▸ **What is expected**
Copy the data from its first line through the line with "dist [0.000589, -0.001347]", replacing "capture" with "recording" and keeping everything else the same. Leave the pictures out of your answer.

▸ **Data provided**
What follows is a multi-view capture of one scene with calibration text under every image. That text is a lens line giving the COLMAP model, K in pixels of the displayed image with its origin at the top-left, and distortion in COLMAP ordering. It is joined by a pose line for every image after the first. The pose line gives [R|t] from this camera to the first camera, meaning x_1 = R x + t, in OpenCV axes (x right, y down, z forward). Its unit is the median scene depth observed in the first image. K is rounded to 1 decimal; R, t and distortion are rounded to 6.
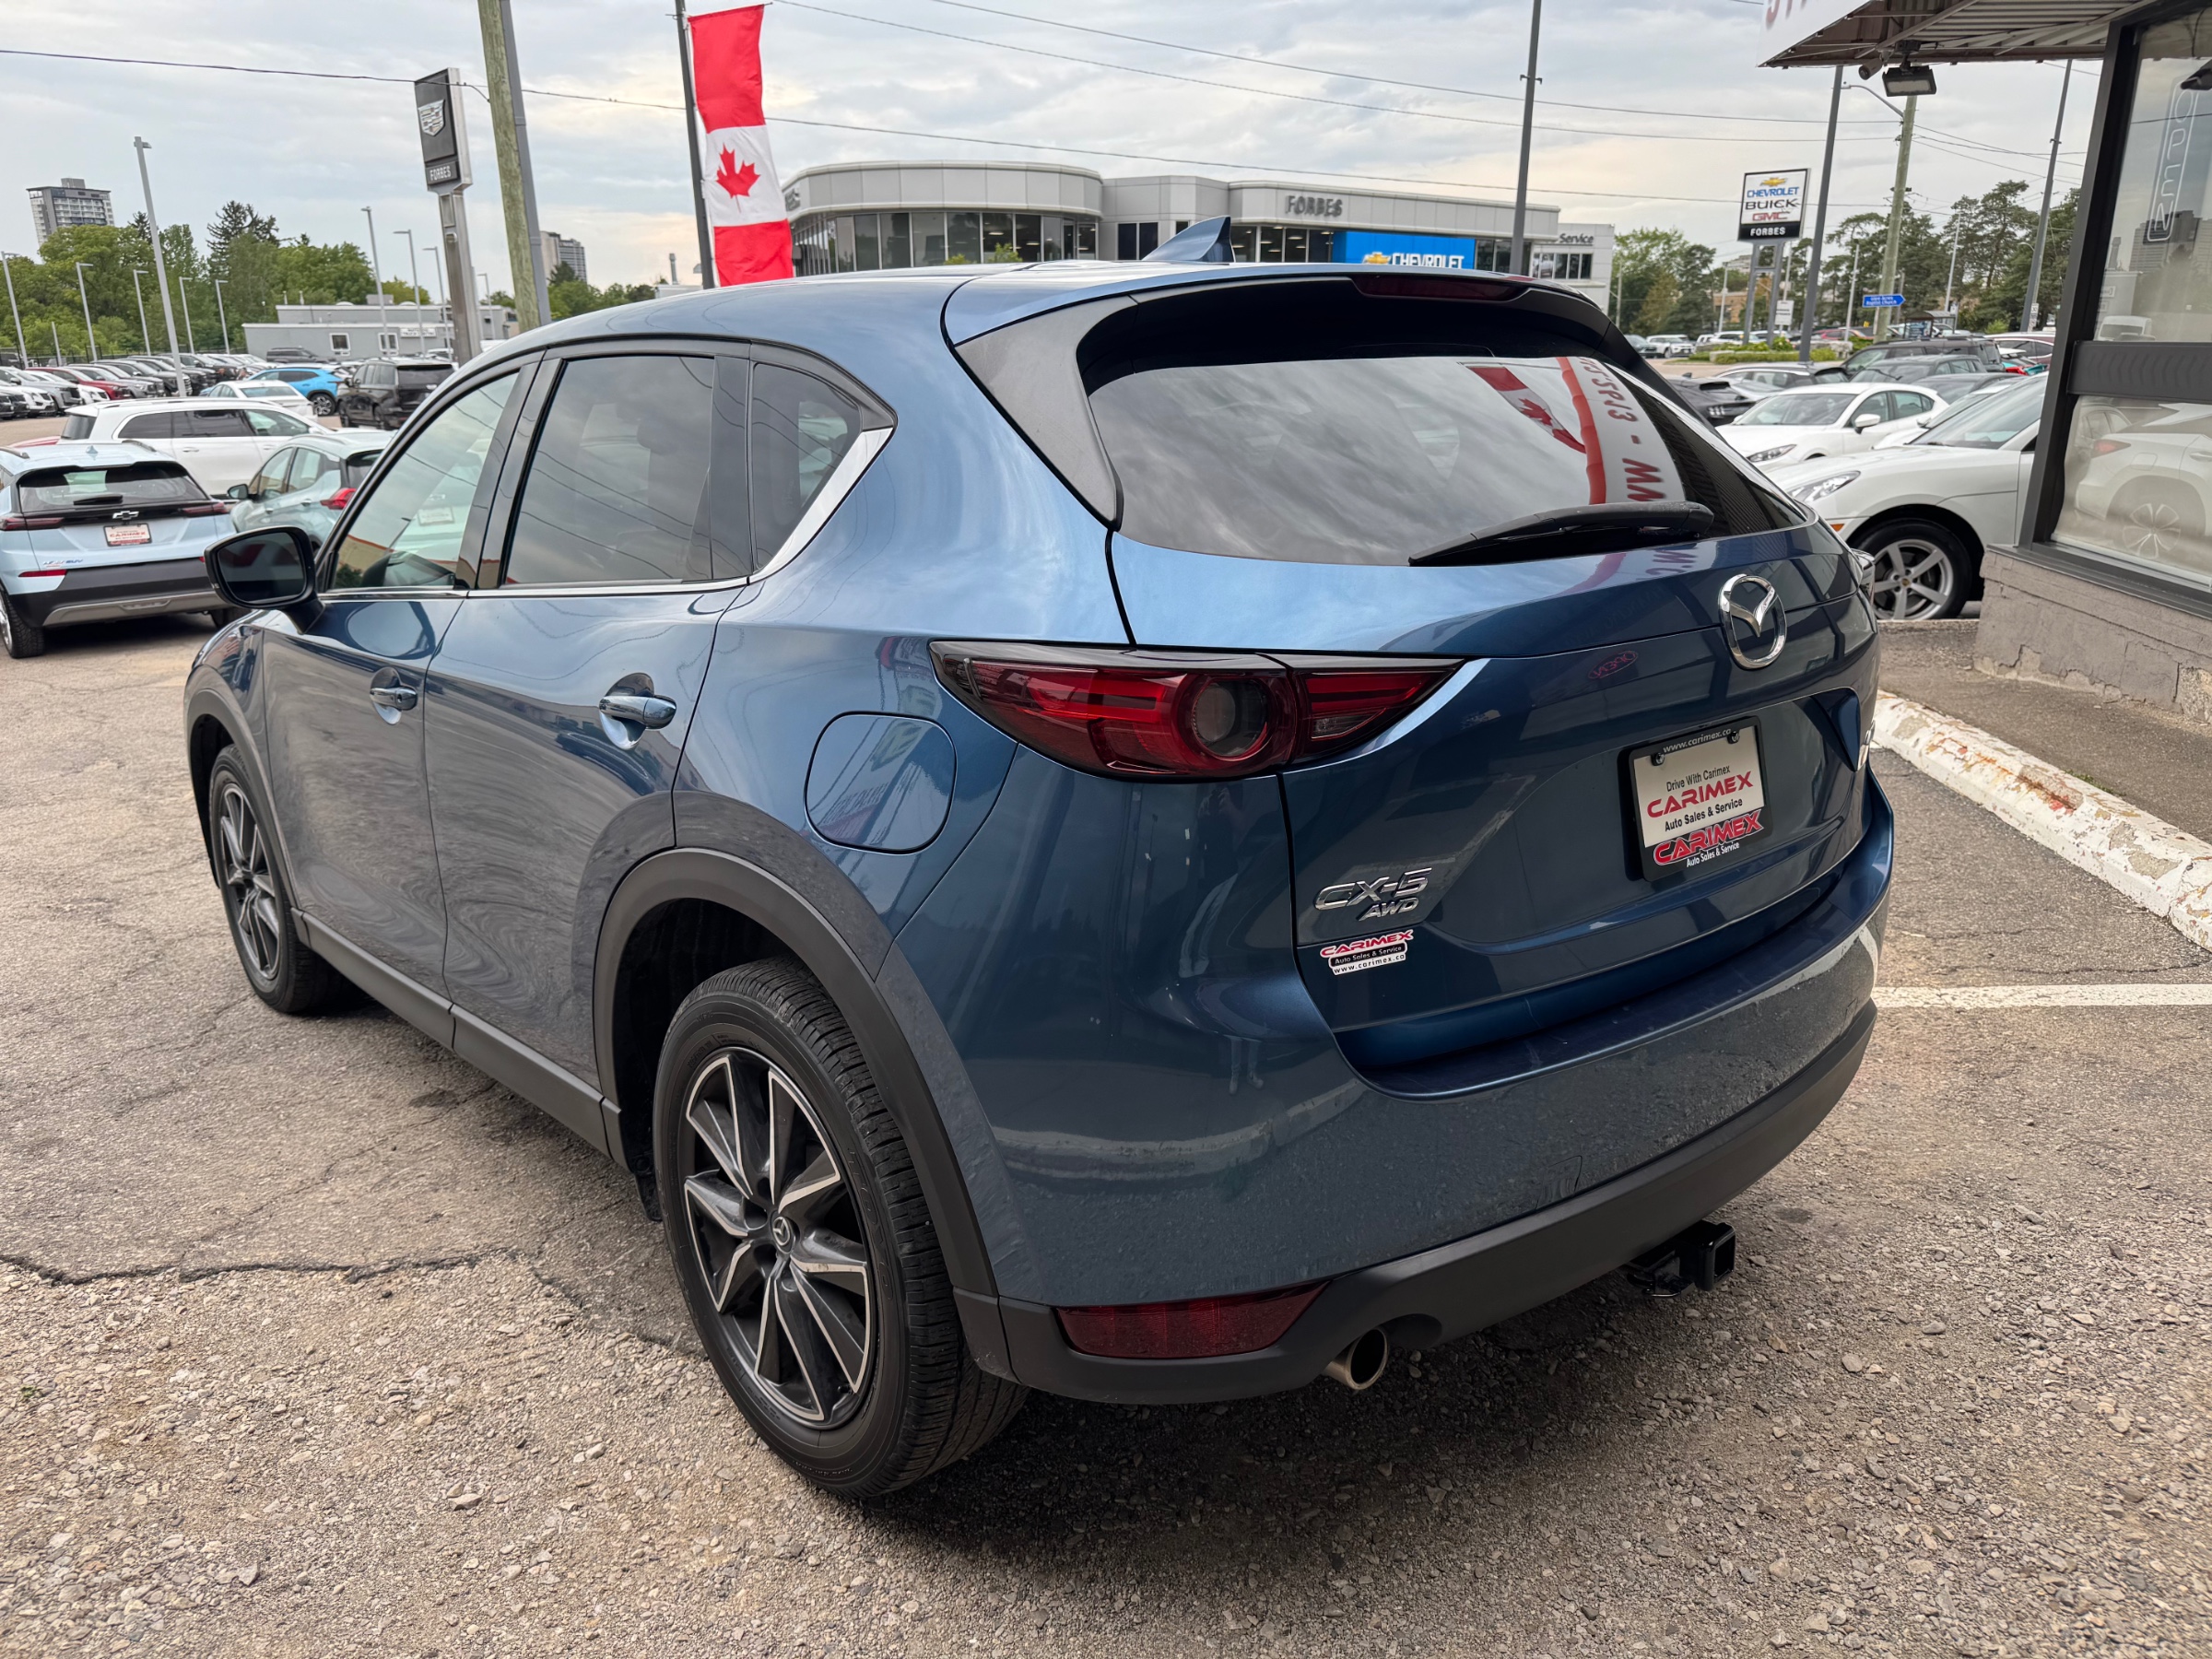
lens RADIAL K [[1572.0, 0, 1099.2], [0, 1572.0, 794.8], [0, 0, 1]] dist [-0.004043, -0.000510]
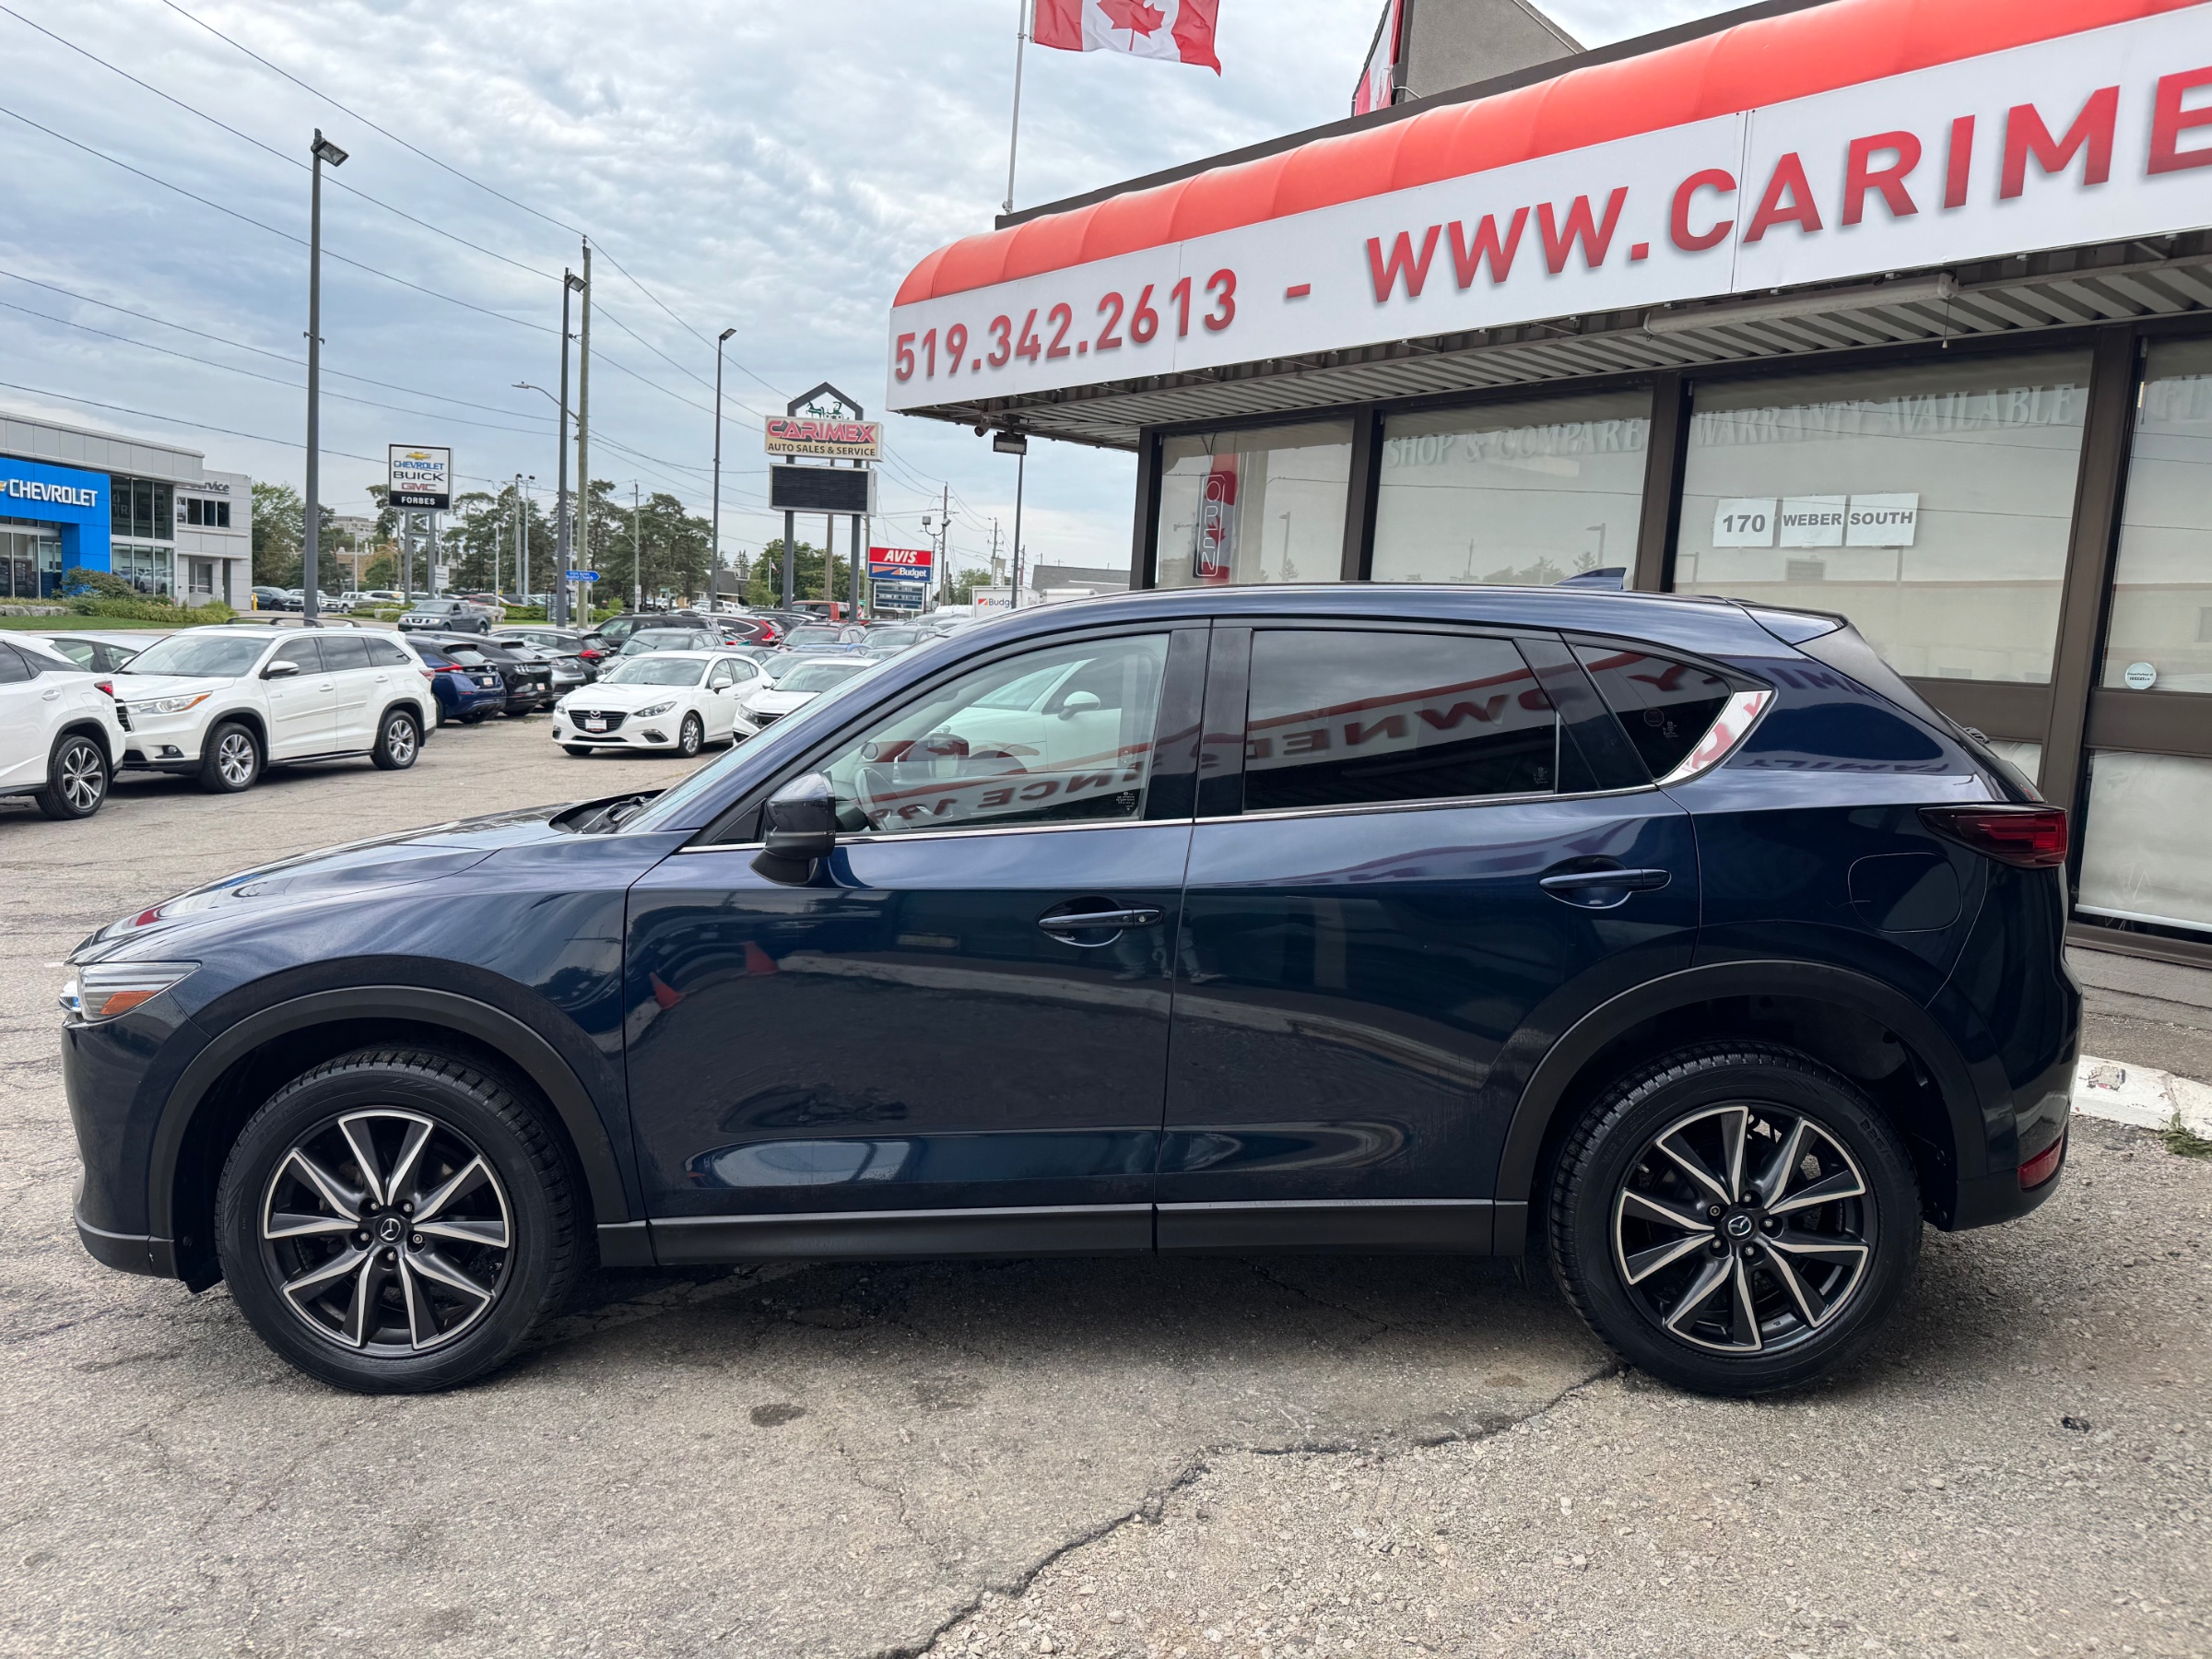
lens RADIAL K [[1545.6, 0, 1103.9], [0, 1545.6, 776.6], [0, 0, 1]] dist [0.000589, -0.001347]
pose [[0.684243, -0.018149, 0.729029, -0.135843], [0.140882, 0.984148, -0.107727, -0.006016], [-0.715517, 0.176418, 0.675953, 0.031562]]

▸ **Answer section**
What follows is a multi-view recording of one scene with calibration text under every image. That text is a lens line giving the COLMAP model, K in pixels of the displayed image with its origin at the top-left, and distortion in COLMAP ordering. It is joined by a pose line for every image after the first. The pose line gives [R|t] from this camera to the first camera, meaning x_1 = R x + t, in OpenCV axes (x right, y down, z forward). Its unit is the median scene depth observed in the first image. K is rounded to 1 decimal; R, t and distortion are rounded to 6.
lens RADIAL K [[1572.0, 0, 1099.2], [0, 1572.0, 794.8], [0, 0, 1]] dist [-0.004043, -0.000510]
lens RADIAL K [[1545.6, 0, 1103.9], [0, 1545.6, 776.6], [0, 0, 1]] dist [0.000589, -0.001347]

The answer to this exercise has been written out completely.